Misalnya, pembatas jalan dan aliran air kanal yang menggunakan besi dengan jarak setengah meter, serta cat yang berwarna hitam, yang menyulitkan penyandang tunanetra untuk melewati jalan tersebut dengan aman. Selain itu, rambu-rambu pejalan kaki, seperti yang ada di Anjungan Pantai Losari, juga masih belum tertata dengan baik dan tidak ramah terhadap disabilitas.
Sementara itu, di masa kepemimpinan Gubernur Andi Sudirman Sulaiman, pemerintah provinsi Sulawesi Selatan juga mengambil langkah untuk memberikan kesempatan kepada disabilitas dalam pemerintahan.
Pada 3 Oktober 2022, Andi Sudirman menyerahkan Surat Keputusan (SK) Non-ASN kepada 12 disabilitas untuk bekerja di Pemprov Sulsel. Mereka yang direkrut berasal dari berbagai daerah, seperti Makassar, Bulukumba, dan Luwu, dengan berbagai latar belakang pendidikan, mulai dari lulusan sarjana hingga SMA/sederajat.
Disabilitas yang diterima ini ditempatkan sesuai dengan keahlian yang dimiliki, seperti dalam bidang pengajaran, administrasi, hingga layanan pelanggan. Andi Sudirman menyampaikan rasa syukurnya atas kebahagiaan para disabilitas yang mendapatkan kesempatan untuk bekerja.

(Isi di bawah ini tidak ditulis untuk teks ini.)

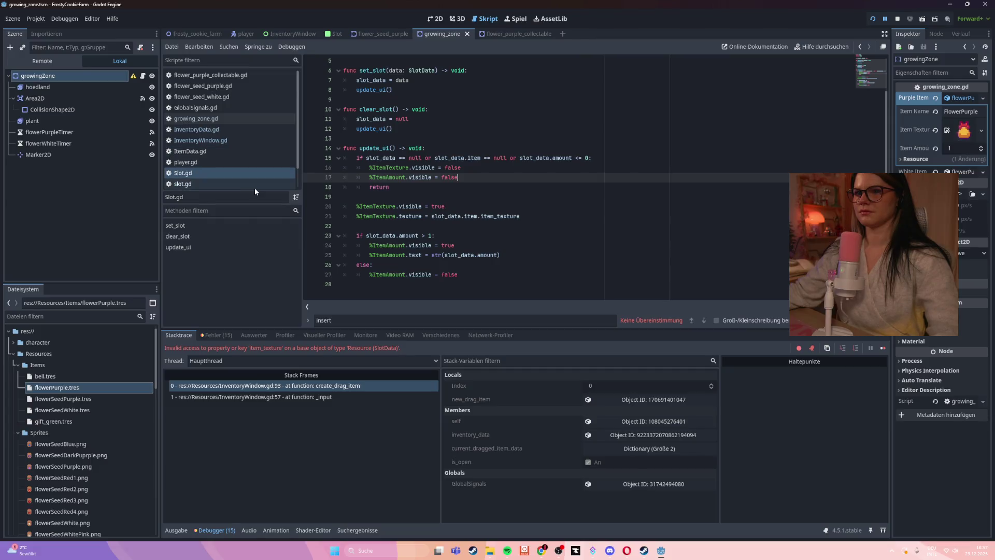
click(229, 150)
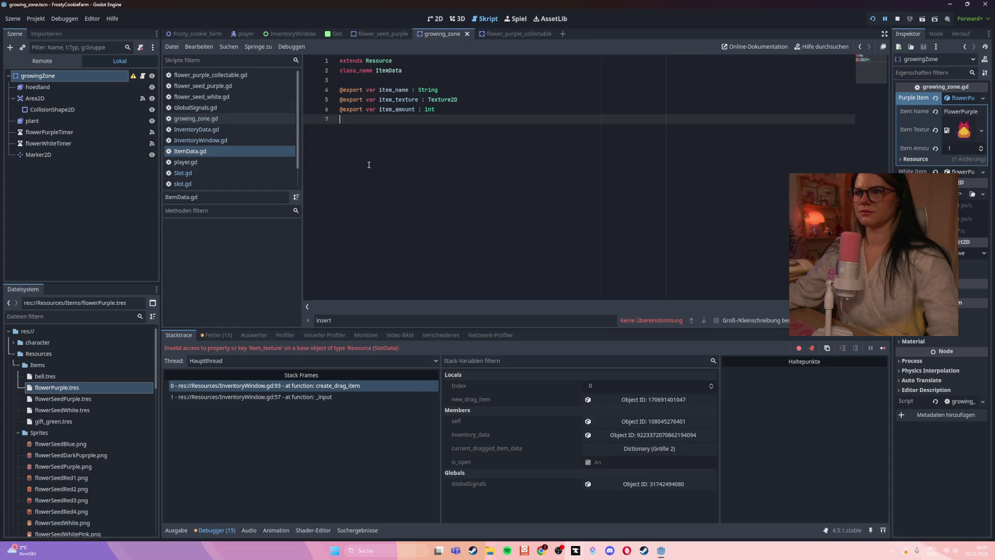
key(alt+Left)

“Alhamdulillah, turut senang dengan kebahagiaan para saudara-saudara kita difabel yang mendapatkan SK Non-ASN Pemprov Sulsel sebanyak 12 orang,” ucapnya dikutip dari sulselprov.go.id dengan judul berita 12 Difabel Direkrut Jadi Non ASN, Gubernur Andi Sudirman : Asas Keadilan dan Kesetaraan.

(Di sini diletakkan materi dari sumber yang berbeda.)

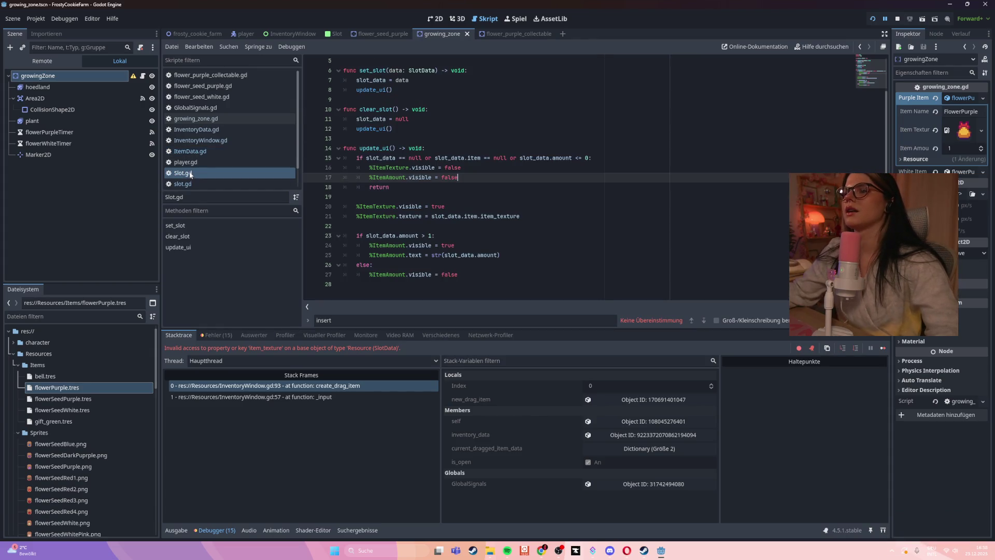
scroll(458, 216, up, 1)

Namun, perekrutan ini, meskipun memberikan kesempatan bagi kelompok disabilitas untuk berkarier di pemerintahan, tampaknya lebih dimotivasi oleh kewajiban untuk memenuhi instruksi pemerintah pusat yang tercantum dalam Undang-Undang tentang Kelompok Disabilitas, khususnya Pasal 53 Ayat (1), yang mengharuskan Pemerintah Daerah dan Badan Usaha Milik Negara untuk menyediakan kesempatan bagi disabilitas paling sedikit 2 % dari jumlah pegawai atau pekerja dan swasta sebanyak 1%.
Sehingga, meskipun ini merupakan langkah positif, program ini lebih terkesan sebagai pemenuhan kewajiban hukum daripada sebagai bagian dari upaya proaktif untuk pemberdayaan kelompok disabilitas.
Ketua Perdik Sulsel Nur Syarif Ramadhan, memberikan pandangannya tentang dua pasangan calon gubernur yang bertarung, terutama terkait dengan upaya mereka dalam memenuhi hak-hak disabilitas selama masa jabatan sebelumnya.
“Visi dan misi yang disampaikan oleh kedua pasangan calon cenderung kurang konkret, khususnya dalam hal kebijakan terkait disabilitas,” ucapnya saat dikonfirmasi via WhatApp, Selasa (26/11/2024).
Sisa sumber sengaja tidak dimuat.